═════ Data for this task

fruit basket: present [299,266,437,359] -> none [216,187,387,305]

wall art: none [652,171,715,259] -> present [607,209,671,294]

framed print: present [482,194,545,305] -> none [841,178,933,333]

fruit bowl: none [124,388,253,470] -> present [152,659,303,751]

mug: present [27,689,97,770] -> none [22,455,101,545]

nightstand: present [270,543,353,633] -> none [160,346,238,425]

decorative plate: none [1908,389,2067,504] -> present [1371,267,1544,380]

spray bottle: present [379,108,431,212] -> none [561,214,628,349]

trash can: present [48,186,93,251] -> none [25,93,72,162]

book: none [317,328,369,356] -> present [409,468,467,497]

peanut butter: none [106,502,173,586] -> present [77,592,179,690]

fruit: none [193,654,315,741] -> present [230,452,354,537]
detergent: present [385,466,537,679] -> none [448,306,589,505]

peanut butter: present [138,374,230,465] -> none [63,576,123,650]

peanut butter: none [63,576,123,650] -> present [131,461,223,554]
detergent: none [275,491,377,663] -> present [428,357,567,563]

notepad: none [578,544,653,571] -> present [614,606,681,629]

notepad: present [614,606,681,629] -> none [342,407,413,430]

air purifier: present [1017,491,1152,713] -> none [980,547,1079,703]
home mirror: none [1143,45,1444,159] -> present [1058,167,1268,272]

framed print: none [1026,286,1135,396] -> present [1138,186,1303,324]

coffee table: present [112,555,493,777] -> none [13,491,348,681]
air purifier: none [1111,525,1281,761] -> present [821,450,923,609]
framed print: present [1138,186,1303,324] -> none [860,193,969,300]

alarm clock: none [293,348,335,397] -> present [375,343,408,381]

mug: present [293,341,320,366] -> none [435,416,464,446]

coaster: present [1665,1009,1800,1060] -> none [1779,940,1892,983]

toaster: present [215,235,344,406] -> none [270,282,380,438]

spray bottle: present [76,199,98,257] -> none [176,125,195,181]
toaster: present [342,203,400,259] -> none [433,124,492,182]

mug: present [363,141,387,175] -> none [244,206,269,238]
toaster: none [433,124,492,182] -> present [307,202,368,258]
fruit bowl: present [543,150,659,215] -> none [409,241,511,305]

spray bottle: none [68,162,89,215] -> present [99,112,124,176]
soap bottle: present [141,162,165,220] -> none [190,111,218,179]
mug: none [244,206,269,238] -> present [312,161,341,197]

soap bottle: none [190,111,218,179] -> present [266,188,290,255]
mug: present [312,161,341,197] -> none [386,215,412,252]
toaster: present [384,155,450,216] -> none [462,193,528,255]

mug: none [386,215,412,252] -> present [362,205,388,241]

══════════

Print, without alteration, only the lines above between the one holding "toaster: present [215,235,344,406]" and the one holding "spray bottle: none", inclusive.

toaster: present [215,235,344,406] -> none [270,282,380,438]

spray bottle: present [76,199,98,257] -> none [176,125,195,181]
toaster: present [342,203,400,259] -> none [433,124,492,182]

mug: present [363,141,387,175] -> none [244,206,269,238]
toaster: none [433,124,492,182] -> present [307,202,368,258]
fruit bowl: present [543,150,659,215] -> none [409,241,511,305]

spray bottle: none [68,162,89,215] -> present [99,112,124,176]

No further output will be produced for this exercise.